Macolm Rifkind yazısını şöyle noktalıyor:
"Libya'yı zorlu bir gelecek bekliyor. 40 yıllık diktatörlük bir gecede, hukukun üstünlüğünün geçerli olduğu işleyen bir demokrasiye dönüşemez. Belki birçok ciddi hata yapılacak. Belki iki ileri bir geri olacak. Belki yanlış insanlar seçilecek. Ama biz ve Libyalılar sorunlara değil, çözüme odaklanırsak mutlaka amacımıza ulaşırız."
'SAS komandoları Kaddafi'nin peşinde'
Daily Telegraph gazetesi manşetinde, Kaddafi'nin peşindeki isyancılara İngiliz SAS komandolarının öncülük ettiğini yazıyor.
Gazete savunma kaynaklarına dayanarak, isyancılarla aynı silahları kullanan ve Libyalı siviller gibi giyinen İngiliz askerlerinin haftalardır Libya'da bulunduğunu ve Trablus harekatının koordinasyonunda önemli rol oynadıklarını belirtiyor. Gazeteye göre, bu askerler şimdi, Başbakan David Cameron'ın emriyle, Kaddafi'yi bulmaya odaklandı.

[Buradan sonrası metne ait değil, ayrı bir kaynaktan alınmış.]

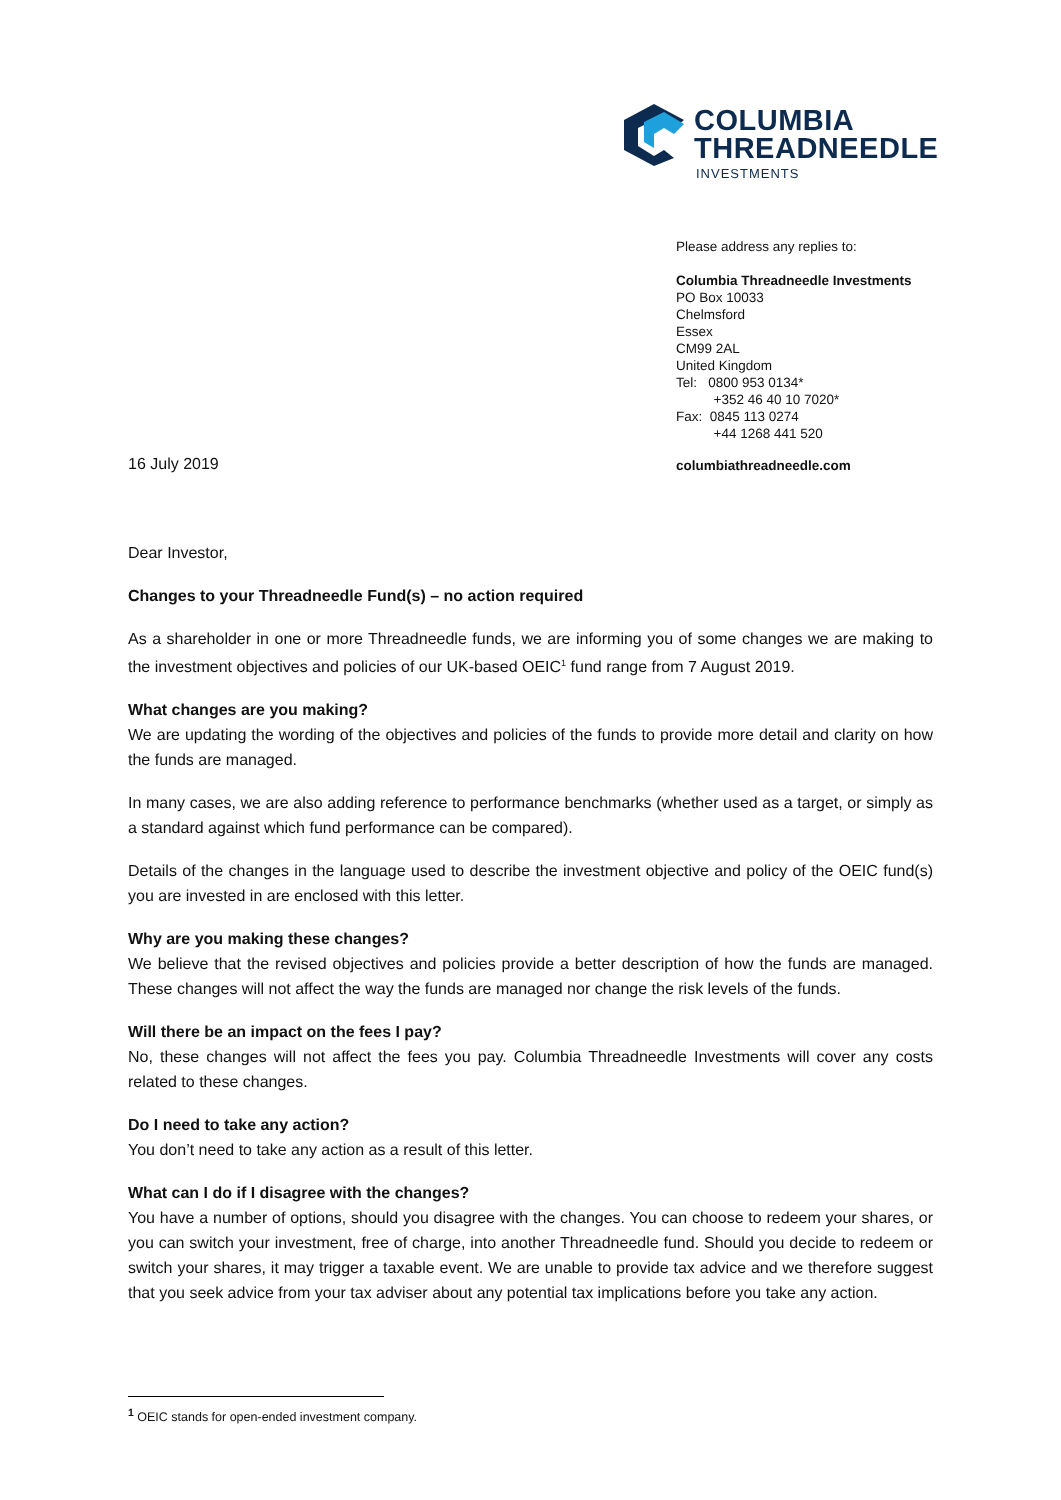COLUMBIA
THREADNEEDLE
INVESTMENTS
Please address any replies to:
Columbia Threadneedle Investments
PO Box 10033
Chelmsford
Essex
CM99 2AL
United Kingdom
Tel: 0800 953 0134*
+352 46 40 10 7020*
Fax: 0845 113 0274
+44 1268 441 520
16 July 2019 columbiathreadneedle.com
Dear Investor,
Changes to your Threadneedle Fund(s) – no action required
As a shareholder in one or more Threadneedle funds, we are informing you of some changes we are making to the investment objectives and policies of our UK-based OEIC<sup>1</sup> fund range from 7 August 2019.
What changes are you making?
We are updating the wording of the objectives and policies of the funds to provide more detail and clarity on how the funds are managed.
In many cases, we are also adding reference to performance benchmarks (whether used as a target, or simply as a standard against which fund performance can be compared).
Details of the changes in the language used to describe the investment objective and policy of the OEIC fund(s) you are invested in are enclosed with this letter.
Why are you making these changes?
We believe that the revised objectives and policies provide a better description of how the funds are managed. These changes will not affect the way the funds are managed nor change the risk levels of the funds.
Will there be an impact on the fees I pay?
No, these changes will not affect the fees you pay. Columbia Threadneedle Investments will cover any costs related to these changes.
Do I need to take any action?
You don’t need to take any action as a result of this letter.
What can I do if I disagree with the changes?
You have a number of options, should you disagree with the changes. You can choose to redeem your shares, or you can switch your investment, free of charge, into another Threadneedle fund. Should you decide to redeem or switch your shares, it may trigger a taxable event. We are unable to provide tax advice and we therefore suggest that you seek advice from your tax adviser about any potential tax implications before you take any action.
<sup>1</sup> OEIC stands for open-ended investment company.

'Megrahi'yi tekrar hapse atalım'
Gazete bir başka haberinde de İngiltere Başbakan Yardımcısı Nick Clegg'in iki yıl önce İskoçya Hükümeti'nin kararıyla serbest bırakılan eski Libya ajanı Abdülbasit El Megrahi'nin tekrar hapse atılması çağrısında bulunduğunu aktarıyor.
Abdülbasit el Megrahi, 1988 yılında Amerika'ya giden Pan Am Havayolları'na ait yolcu uçağına bomba yerleştirmekten suçlu bulunup ömür boyu hapis cezasına çarptırılmıştı.
189'u Amerikalı 270 kişinin ölümüne neden olmaktan hüküm giyen ve kanserli olan eski Libya ajanı, sadece üç aylık ömrü kaldığı gerekçesiyle serbest bırakılmıştı.
Libya'a yaşamını sürdüren Megrahi'nin serbest bırakılması ABD'nin sert tepkisine neden olmuştu. Gazete geçen hafta Amerikan Yönetimi'nin Libyalı isyancılardan Megrahi'yi kendilerine teslim etmesini istediğini belirtiyor.